In 1911, Paul Villiers won first prize in a competition organized by the department store Le Printemps in association with the society for the encouragement of art and industry. The idea is to design a glassware service “of an exclusively modern inspiration”, which is praised by Maurice Dufrène: “The series [of] glasses is almost perfect, the easy decoration is flexible, simple, in place, the new and frank curves ”.

He exhibited at the Salon in 1909, 1910, 1911, 1912 (Plowing horses, end of the day, number 1857), 1913 (Shepherdess in the fields, number 1812). At the 1912 Salon, he received the Savoy Prize (Antoine Girard Foundation) which is part of the National Prize, as well as a third class medal.

Mobilized at the start of the war as a simple second-class soldier, he died on August 27, 1914 in Crévic (Meurthe et Moselle) at the end of the Battle of the Gap of Charmes.
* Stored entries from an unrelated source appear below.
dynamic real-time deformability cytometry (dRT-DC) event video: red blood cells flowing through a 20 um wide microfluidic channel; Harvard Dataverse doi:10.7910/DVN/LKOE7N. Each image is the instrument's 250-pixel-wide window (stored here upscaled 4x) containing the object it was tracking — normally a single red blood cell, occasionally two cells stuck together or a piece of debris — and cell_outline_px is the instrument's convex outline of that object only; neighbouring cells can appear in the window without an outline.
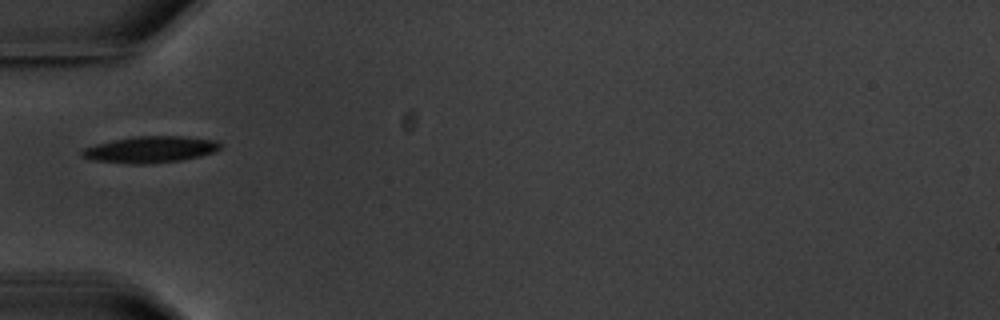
{"species": "common noctule bat (a hibernating species)", "species_latin": "Nyctalus noctula", "temperature_condition": "warm", "stored_images_in_passage": 6, "camera_frame_rate_fps": 3000, "um_per_image_px": 0.085, "animal": {"sex": "male", "body_mass_g": 20.1, "forearm_length_mm": 53.5}, "frame": {"image": 1, "passage_image": 5, "time_ms": 5.0, "image_size_px": [1000, 320], "cell_outline_px": [[224, 144], [216, 152], [200, 156], [180, 160], [152, 164], [128, 164], [88, 160], [80, 156], [80, 152], [84, 148], [96, 144], [112, 140], [132, 136], [180, 136], [220, 140]], "centroid_in_image_um": [12.78, 12.71], "position_along_channel_um": 72.2, "area_um2": 21.85}}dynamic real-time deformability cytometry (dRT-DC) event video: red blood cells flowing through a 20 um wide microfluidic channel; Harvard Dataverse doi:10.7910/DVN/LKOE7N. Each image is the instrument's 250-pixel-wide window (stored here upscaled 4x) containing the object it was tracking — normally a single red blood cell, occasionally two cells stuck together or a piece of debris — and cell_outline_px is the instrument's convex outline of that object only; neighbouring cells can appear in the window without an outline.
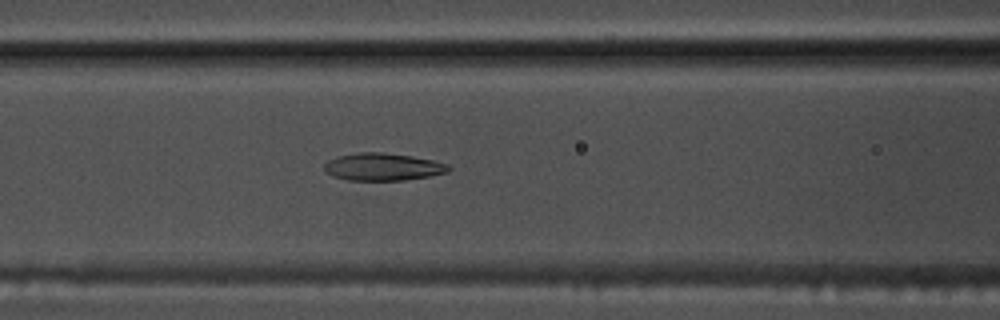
{"species": "common noctule bat (a hibernating species)", "species_latin": "Nyctalus noctula", "temperature_condition": "warm", "stored_images_in_passage": 44, "camera_frame_rate_fps": 3000, "um_per_image_px": 0.085, "animal": {"sex": "male", "body_mass_g": 17.5, "forearm_length_mm": 52.3}, "frame": {"image": 1, "passage_image": 23, "time_ms": 7.333, "image_size_px": [1000, 320], "cell_outline_px": [[452, 168], [448, 172], [428, 176], [404, 180], [348, 180], [332, 176], [324, 172], [324, 164], [328, 160], [336, 156], [360, 152], [384, 152], [412, 156], [432, 160], [448, 164]], "centroid_in_image_um": [32.51, 14.18], "position_along_channel_um": 134.1, "area_um2": 20.0}}
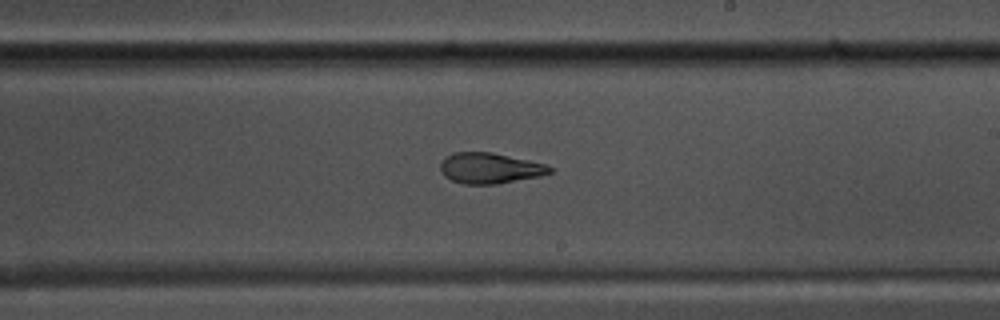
{"frame": {"image": 2, "passage_image": 32, "time_ms": 10.333, "image_size_px": [1000, 320], "cell_outline_px": [[552, 172], [540, 176], [496, 184], [464, 184], [452, 180], [444, 176], [440, 168], [440, 164], [452, 152], [492, 152], [548, 164], [552, 168]], "centroid_in_image_um": [41.66, 14.29], "position_along_channel_um": 247.3, "area_um2": 19.54}}
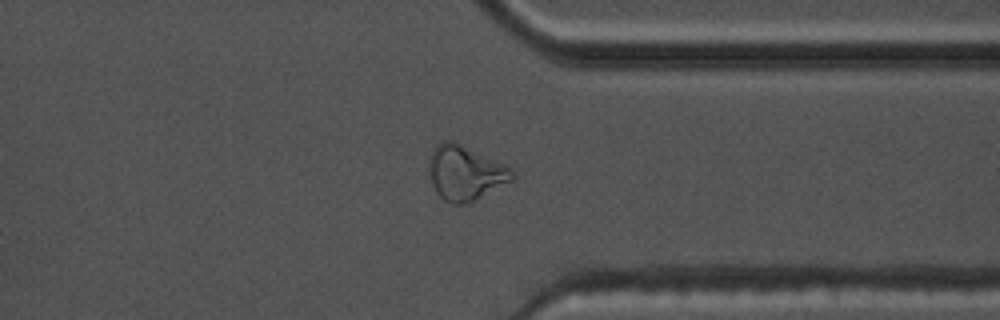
{"frame": {"image": 3, "passage_image": 42, "time_ms": 13.667, "image_size_px": [1000, 320], "cell_outline_px": [[516, 176], [512, 180], [464, 204], [452, 204], [444, 200], [436, 192], [432, 184], [432, 148], [436, 144], [444, 140], [452, 140], [504, 164]], "centroid_in_image_um": [39.54, 14.68], "position_along_channel_um": 371.9, "area_um2": 25.49}, "authors_computed_cell_mechanics": {"area_um2": 20.4901, "velocity_mm_per_s": 3.7903, "shape_relaxation_time_tau1_ms": 8.3407, "shape_relaxation_time_tau2_ms": 2.0997, "deformation_change_tau1": 0.2615, "deformation_change_tau2": 0.1056}}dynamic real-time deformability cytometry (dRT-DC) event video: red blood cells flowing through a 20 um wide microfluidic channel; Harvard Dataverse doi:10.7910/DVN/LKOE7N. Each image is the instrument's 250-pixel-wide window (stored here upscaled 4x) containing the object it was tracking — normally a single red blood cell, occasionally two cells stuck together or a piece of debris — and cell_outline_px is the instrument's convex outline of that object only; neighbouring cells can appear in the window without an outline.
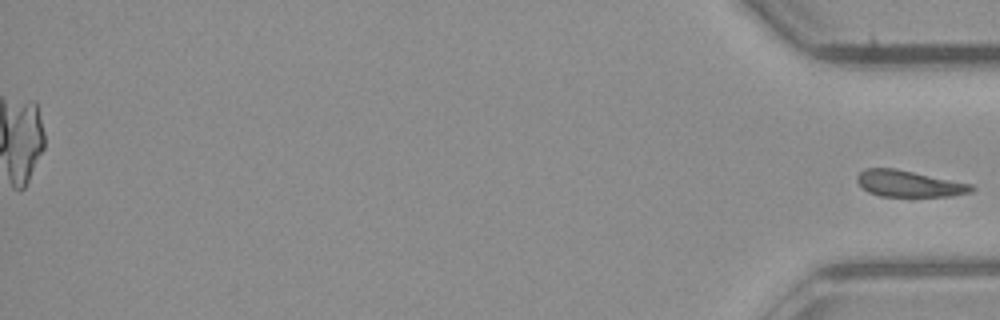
{"species": "common noctule bat (a hibernating species)", "species_latin": "Nyctalus noctula", "temperature_condition": "room temperature", "stored_images_in_passage": 41, "camera_frame_rate_fps": 3000, "um_per_image_px": 0.085, "animal": {"sex": "male", "body_mass_g": 23.1, "forearm_length_mm": 52.7}, "frame": {"image": 1, "passage_image": 41, "time_ms": 13.333, "image_size_px": [1000, 320], "cell_outline_px": [[976, 188], [972, 192], [952, 196], [880, 196], [868, 192], [856, 180], [856, 176], [864, 168], [896, 168], [972, 184]], "centroid_in_image_um": [77.28, 15.61], "position_along_channel_um": 357.9, "area_um2": 17.63}}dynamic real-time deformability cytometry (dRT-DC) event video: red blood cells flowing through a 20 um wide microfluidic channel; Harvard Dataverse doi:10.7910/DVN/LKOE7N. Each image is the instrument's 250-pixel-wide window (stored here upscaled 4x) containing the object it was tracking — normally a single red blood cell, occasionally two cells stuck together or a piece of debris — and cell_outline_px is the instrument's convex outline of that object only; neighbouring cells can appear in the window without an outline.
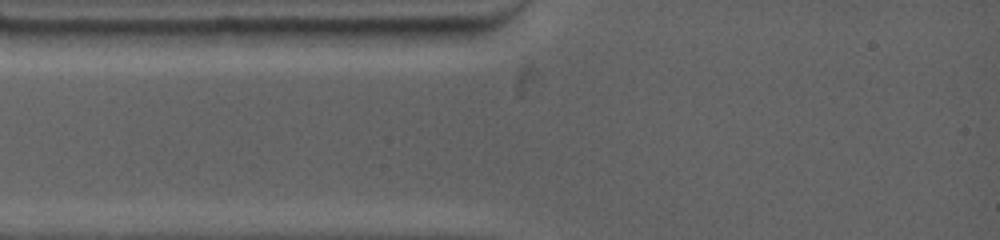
{"species": "common noctule bat (a hibernating species)", "species_latin": "Nyctalus noctula", "temperature_condition": "warm", "stored_images_in_passage": 2, "camera_frame_rate_fps": 4500, "um_per_image_px": 0.085, "animal": {"sex": "female", "body_mass_g": 19.0, "forearm_length_mm": 53.3}, "frame": {"image": 1, "passage_image": 1, "time_ms": 0.0, "image_size_px": [1000, 240], "cell_outline_px": [[472, 36], [464, 44], [412, 48], [332, 44], [316, 28], [472, 28]], "centroid_in_image_um": [33.79, 3.12], "position_along_channel_um": 51.2, "area_um2": 18.79}}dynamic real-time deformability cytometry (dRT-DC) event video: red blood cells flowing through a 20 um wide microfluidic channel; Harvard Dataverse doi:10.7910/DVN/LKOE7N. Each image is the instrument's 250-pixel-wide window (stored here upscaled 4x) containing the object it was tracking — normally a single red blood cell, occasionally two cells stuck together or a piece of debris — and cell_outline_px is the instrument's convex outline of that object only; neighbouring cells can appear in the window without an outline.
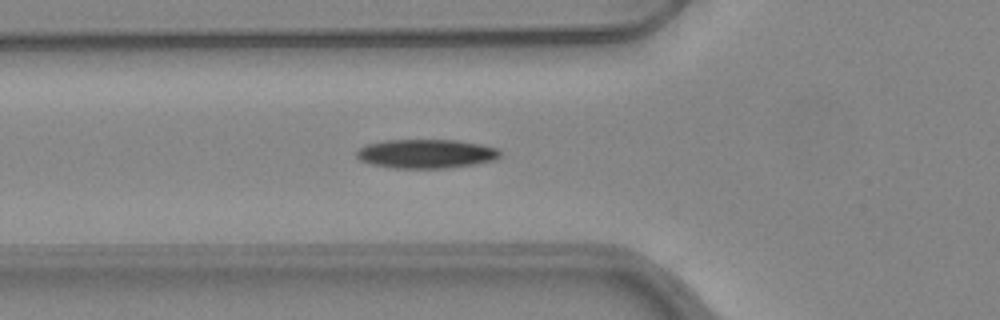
{"species": "common noctule bat (a hibernating species)", "species_latin": "Nyctalus noctula", "temperature_condition": "warm", "stored_images_in_passage": 24, "camera_frame_rate_fps": 3000, "um_per_image_px": 0.085, "animal": {"sex": "female", "body_mass_g": 24.6, "forearm_length_mm": 56.2}, "frame": {"image": 1, "passage_image": 2, "time_ms": 0.333, "image_size_px": [1000, 320], "cell_outline_px": [[500, 156], [492, 160], [472, 164], [444, 168], [392, 168], [372, 164], [360, 160], [356, 156], [356, 152], [364, 144], [384, 140], [456, 140], [480, 144], [496, 148], [500, 152]], "centroid_in_image_um": [36.16, 13.06], "position_along_channel_um": 89.6, "area_um2": 24.1}}
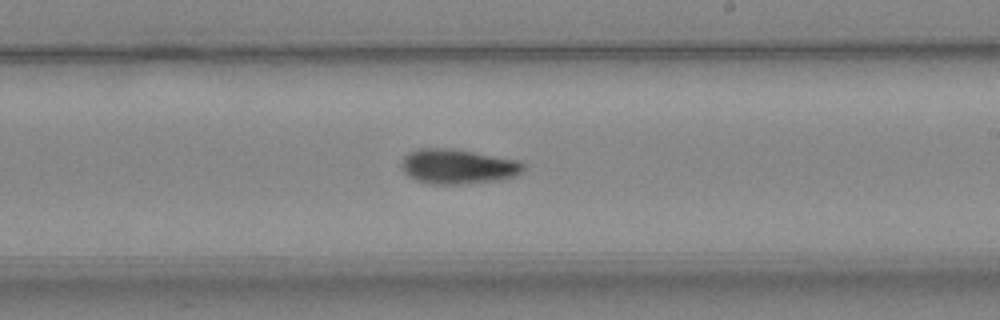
{"frame": {"image": 2, "passage_image": 14, "time_ms": 4.333, "image_size_px": [1000, 320], "cell_outline_px": [[524, 168], [516, 176], [504, 180], [464, 184], [428, 184], [416, 180], [408, 176], [400, 168], [400, 164], [404, 156], [408, 152], [416, 148], [452, 148], [520, 160], [524, 164]], "centroid_in_image_um": [38.9, 14.15], "position_along_channel_um": 250.1, "area_um2": 25.26}}
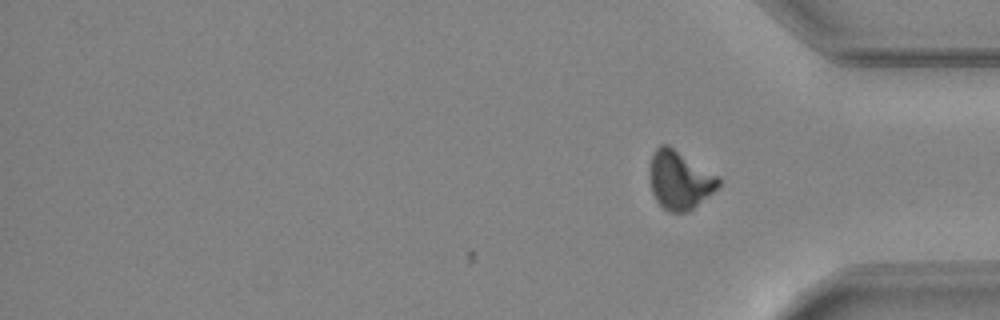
{"frame": {"image": 3, "passage_image": 24, "time_ms": 7.667, "image_size_px": [1000, 320], "cell_outline_px": [[720, 184], [712, 192], [692, 208], [684, 212], [668, 212], [656, 200], [652, 192], [648, 180], [648, 172], [652, 156], [656, 148], [660, 144], [668, 144], [720, 176]], "centroid_in_image_um": [57.73, 15.27], "position_along_channel_um": 377.5, "area_um2": 23.52}}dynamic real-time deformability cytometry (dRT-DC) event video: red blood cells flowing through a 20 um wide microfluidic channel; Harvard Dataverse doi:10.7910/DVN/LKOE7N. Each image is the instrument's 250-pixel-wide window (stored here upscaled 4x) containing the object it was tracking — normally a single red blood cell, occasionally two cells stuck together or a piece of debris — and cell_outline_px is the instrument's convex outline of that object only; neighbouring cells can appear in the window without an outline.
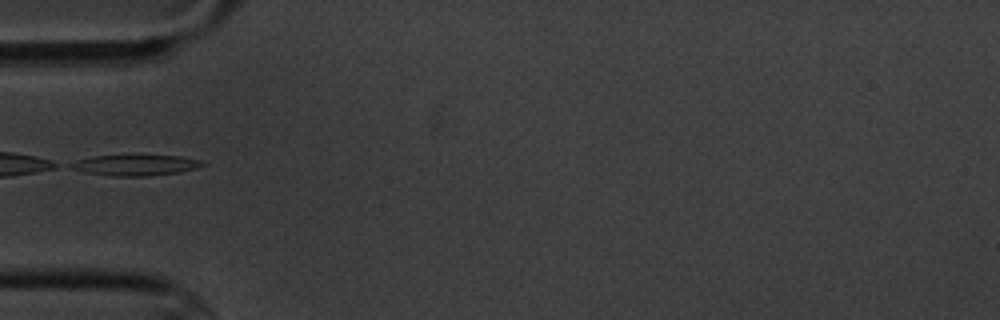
{"species": "common noctule bat (a hibernating species)", "species_latin": "Nyctalus noctula", "temperature_condition": "cold", "stored_images_in_passage": 3, "camera_frame_rate_fps": 3000, "um_per_image_px": 0.085, "animal": {"sex": "male", "body_mass_g": 20.1, "forearm_length_mm": 53.5}, "frame": {"image": 1, "passage_image": 3, "time_ms": 2.333, "image_size_px": [1000, 320], "cell_outline_px": [[208, 164], [196, 168], [176, 172], [148, 176], [108, 176], [84, 172], [72, 168], [68, 164], [76, 160], [96, 156], [180, 156], [200, 160]], "centroid_in_image_um": [11.5, 14.04], "position_along_channel_um": 73.5, "area_um2": 15.66}}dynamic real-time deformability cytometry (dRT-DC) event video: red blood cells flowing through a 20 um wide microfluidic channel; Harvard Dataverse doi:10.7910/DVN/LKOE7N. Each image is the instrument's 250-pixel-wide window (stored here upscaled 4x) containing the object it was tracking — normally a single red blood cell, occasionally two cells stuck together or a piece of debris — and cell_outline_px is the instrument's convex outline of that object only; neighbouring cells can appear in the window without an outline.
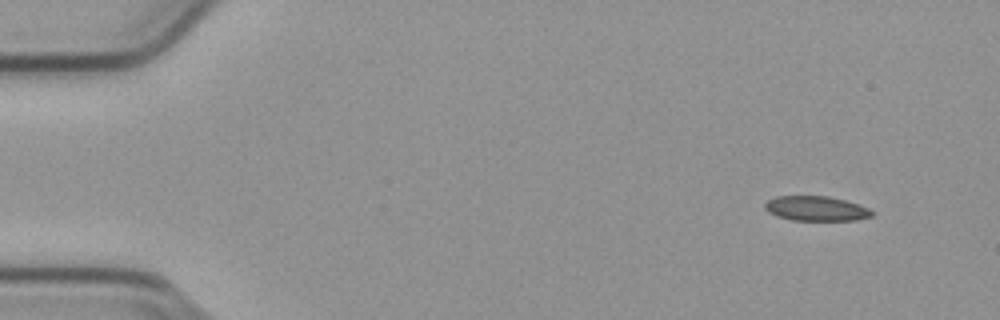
{"species": "common noctule bat (a hibernating species)", "species_latin": "Nyctalus noctula", "temperature_condition": "cold", "stored_images_in_passage": 14, "camera_frame_rate_fps": 3000, "um_per_image_px": 0.085, "animal": {"sex": "male", "body_mass_g": 23.1, "forearm_length_mm": 52.7}, "frame": {"image": 1, "passage_image": 1, "time_ms": 0.0, "image_size_px": [1000, 320], "cell_outline_px": [[872, 216], [856, 220], [792, 220], [776, 216], [768, 212], [764, 208], [764, 204], [768, 200], [776, 196], [828, 196], [844, 200], [868, 208], [872, 212]], "centroid_in_image_um": [69.32, 17.72], "position_along_channel_um": 15.7, "area_um2": 15.32}}
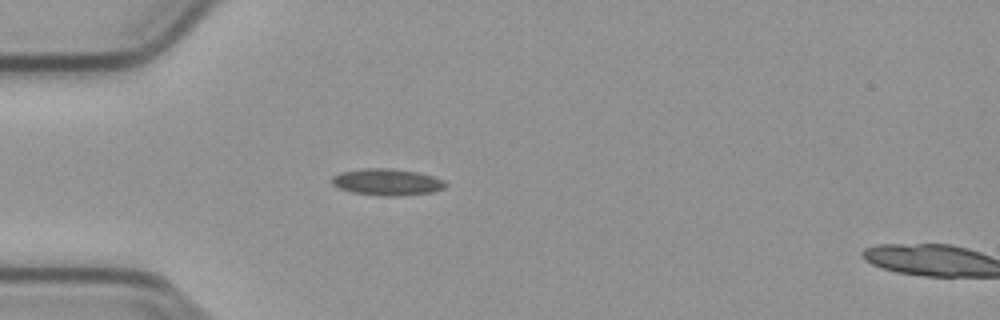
{"frame": {"image": 2, "passage_image": 12, "time_ms": 3.667, "image_size_px": [1000, 320], "cell_outline_px": [[448, 184], [444, 188], [432, 192], [400, 196], [384, 196], [352, 192], [340, 188], [332, 184], [332, 176], [340, 172], [364, 168], [392, 168], [416, 172], [432, 176], [444, 180]], "centroid_in_image_um": [32.91, 15.47], "position_along_channel_um": 52.1, "area_um2": 17.63}}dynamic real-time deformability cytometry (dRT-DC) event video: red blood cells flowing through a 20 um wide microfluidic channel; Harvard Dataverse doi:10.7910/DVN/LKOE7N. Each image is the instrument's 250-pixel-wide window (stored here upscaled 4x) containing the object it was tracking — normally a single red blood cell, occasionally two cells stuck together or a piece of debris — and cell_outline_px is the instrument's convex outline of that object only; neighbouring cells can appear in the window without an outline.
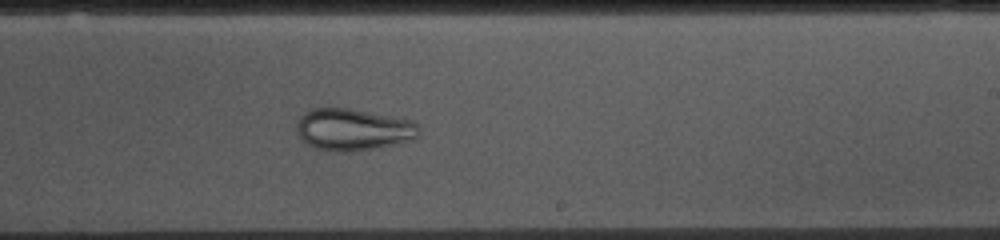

In 1921, a posthumous exhibition was devoted to him at Bagatelle, as well as to Pierre Gourdault and André Martin-Gauthereau, other painters who also "died for France".

He appears, under his birth name Paul Edmond Villiers-Moriamé, at the Père Lachaise monument to the dead in the city of Paris inaugurated on 11 November 2018, and, under his name Paul Villiers,in the town of Grez-sur-Loing, where his family had a house.